4. Privacy by default

Privacy by default simply means your business has taken the necessary technical and procedural measures to ensure personal data is only processed for specific purposes that are in-line with the overall purpose of the business.

With metadata, you can enforce the technical measures required to ensure processing is only performed in that way.

5. Privacy impact assessments

Under the GDPR, you might be required to perform a privacy impact assessment (PIA).

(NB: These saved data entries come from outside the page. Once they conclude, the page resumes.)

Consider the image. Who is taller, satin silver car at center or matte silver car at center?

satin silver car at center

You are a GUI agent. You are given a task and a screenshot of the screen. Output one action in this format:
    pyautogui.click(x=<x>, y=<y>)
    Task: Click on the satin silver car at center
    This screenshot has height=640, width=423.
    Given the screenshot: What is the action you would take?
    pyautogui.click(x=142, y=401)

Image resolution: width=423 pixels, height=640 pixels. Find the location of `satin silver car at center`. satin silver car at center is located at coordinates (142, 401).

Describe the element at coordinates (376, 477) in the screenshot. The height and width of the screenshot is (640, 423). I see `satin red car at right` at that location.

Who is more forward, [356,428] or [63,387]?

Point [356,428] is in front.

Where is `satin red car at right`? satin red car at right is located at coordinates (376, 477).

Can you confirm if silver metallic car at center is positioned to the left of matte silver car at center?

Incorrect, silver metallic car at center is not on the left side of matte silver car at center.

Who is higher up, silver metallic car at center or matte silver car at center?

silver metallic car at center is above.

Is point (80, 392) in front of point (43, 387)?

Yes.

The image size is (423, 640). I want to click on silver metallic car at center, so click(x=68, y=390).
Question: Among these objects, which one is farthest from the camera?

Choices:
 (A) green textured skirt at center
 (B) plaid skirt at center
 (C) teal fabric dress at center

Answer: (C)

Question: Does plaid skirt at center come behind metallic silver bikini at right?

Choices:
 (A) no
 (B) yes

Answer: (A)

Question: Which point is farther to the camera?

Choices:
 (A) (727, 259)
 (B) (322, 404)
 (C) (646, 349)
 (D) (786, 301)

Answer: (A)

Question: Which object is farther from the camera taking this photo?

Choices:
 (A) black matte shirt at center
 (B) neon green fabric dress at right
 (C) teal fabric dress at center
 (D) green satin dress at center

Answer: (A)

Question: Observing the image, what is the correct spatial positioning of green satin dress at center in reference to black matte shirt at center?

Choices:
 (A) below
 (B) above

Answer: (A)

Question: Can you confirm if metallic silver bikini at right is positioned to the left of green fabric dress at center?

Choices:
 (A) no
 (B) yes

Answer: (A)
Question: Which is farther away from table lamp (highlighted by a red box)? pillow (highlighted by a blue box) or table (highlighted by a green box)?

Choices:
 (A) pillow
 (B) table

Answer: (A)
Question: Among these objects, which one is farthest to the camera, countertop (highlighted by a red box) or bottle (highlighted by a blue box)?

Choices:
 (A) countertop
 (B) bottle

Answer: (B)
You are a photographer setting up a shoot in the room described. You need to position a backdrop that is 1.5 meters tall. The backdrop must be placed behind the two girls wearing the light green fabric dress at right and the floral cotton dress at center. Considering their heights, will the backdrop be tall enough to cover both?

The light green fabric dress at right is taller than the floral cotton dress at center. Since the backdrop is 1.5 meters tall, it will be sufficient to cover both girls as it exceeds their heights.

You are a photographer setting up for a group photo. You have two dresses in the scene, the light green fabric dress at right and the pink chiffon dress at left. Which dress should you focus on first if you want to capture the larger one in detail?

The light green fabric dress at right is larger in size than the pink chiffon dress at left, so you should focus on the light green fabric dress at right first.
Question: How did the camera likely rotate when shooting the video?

This will map out the privacy risks inherent within the organisation when it comes to processing personal data and is usually asked for when a high privacy risk is believed to be at play.

Efficient execution of a PIA will rely on good metadata management, which will help you efficiently identify the data that is privacy sensitive.

6. Data processing

GDPR requires businesses to document the personal data they process and the purpose for doing so.

This isn’t something you can avoid, and it can be a tricky task without decent metadata. The documentation will need to be easily accessible and ready for use when required; metadata will support the fast insights required.

7. The rights of data owners

A major role of the GDPR is to improve the level of control given to owners of personal data (often referred to as ‘data subjects’).

These improved privacy rights require data processors to react quickly to any request for access to personal data, and metadata enables fast access to even the largest repositories.

The GDPR is undeniably complex, and requires a knowledgeable pair of hands to ensure compliance, but the more you can raise awareness internally about elements such as metadata, the better prepared you’ll be for May 2018.